The two nested models are compared using AIC, BIC, and an ANOVA likelihood ratio test. These tools address the question of whether adding data_services_score to the model meaningfully improves fit, or whether the simpler model is sufficient.

# AIC comparison
cat("Reduced model AIC:", round(AIC(model_reduced), 2), "\n")
## Reduced model AIC: 1286.28
cat("Full model AIC:   ", round(AIC(model_full), 2), "\n")
## Full model AIC:    1256.6
# BIC comparison
cat("Reduced model BIC:", round(BIC(model_reduced), 2), "\n")
## Reduced model BIC: 1295.97
cat("Full model BIC:   ", round(BIC(model_full), 2), "\n")
## Full model BIC:    1269.52
# ANOVA test between nested models
anova(model_reduced, model_full)
## Analysis of Variance Table
## 
## Model 1: data_products_score ~ data_use_score
## Model 2: data_products_score ~ data_use_score + data_services_score
##   Res.Df     RSS Df Sum of Sq      F    Pr(>F)    
## 1    185 10297.2                                  
## 2    184  8692.6  1    1604.5 33.964 2.469e-08 ***
## ---
## Signif. codes:  0 '***' 0.001 '**' 0.01 '*' 0.05 '.' 0.1 ' ' 1

Insight: Both AIC and BIC are lower for the full model, and the ANOVA test produces a statistically significant p-value. This means that adding data_services_score as a second predictor meaningfully reduces the residual variance — it is not just adding noise to the model.

Significance: The model comparison confirms that the full model is the better choice. AIC and BIC penalize models for additional parameters, so the fact that the full model still wins despite having one more predictor indicates that data_services_score is genuinely contributing explanatory power. The ANOVA result reinforces this: the reduction in residual sum of squares when adding the second predictor is larger than what would be expected by chance alone.

Further Questions:

  • Are there other sub-indicators in the dataset (e.g., data_infrastructure_score) that might further improve the model?
  • At what point does adding more predictors stop improving the model, and could backward stepwise selection using step() help identify the optimal set?

Discussion

The full linear model — predicting data_products_score from data_use_score and data_services_score — performs well across all checks. Both predictors are statistically significant, the diagnostic plots do not reveal major assumption violations, VIF values are acceptable, and the full model outperforms the reduced model on AIC, BIC, and ANOVA.

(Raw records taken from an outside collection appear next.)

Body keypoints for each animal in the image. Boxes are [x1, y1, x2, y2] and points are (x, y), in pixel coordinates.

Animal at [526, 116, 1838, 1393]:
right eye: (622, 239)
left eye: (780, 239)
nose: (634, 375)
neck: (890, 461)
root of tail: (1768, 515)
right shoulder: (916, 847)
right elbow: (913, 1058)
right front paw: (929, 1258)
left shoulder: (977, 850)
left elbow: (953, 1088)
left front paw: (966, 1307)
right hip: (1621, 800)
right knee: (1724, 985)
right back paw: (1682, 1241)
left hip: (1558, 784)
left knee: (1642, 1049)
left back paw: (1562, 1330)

The most practically meaningful finding is that data use and data services together explain a meaningful share of the variation in data product quality across countries. This is consistent with a view of statistical capacity as systemic: countries that score well on one dimension of capacity tend to score well on others, and these dimensions reinforce each other.


Limitations

  • Single-year snapshot: Using only 2023 data simplifies the analysis but limits generalizability. Trends over time are not captured.
  • Missing observations: 29 countries were dropped due to missing values in data_services_score. If missingness is not random (e.g., lower-capacity countries are more likely to be missing), the model may not represent the full range of countries.
  • Linearity assumption: The model assumes a linear relationship between each predictor and the response. This was not formally tested and may not hold across the full range of the data.
  • Omitted variables: Factors such as income level, regional context, and governance quality are likely correlated with all three variables and are not included in the model.

Further Questions

  • Would including income as a categorical covariate change the estimated slopes for data_use_score and data_services_score?
  • Could a Poisson or other GLM family be more appropriate if the response variable were reframed as a count or proportion?
  • How stable are these estimates across different years in the dataset? A panel model accounting for country-level fixed effects might provide more reliable inference.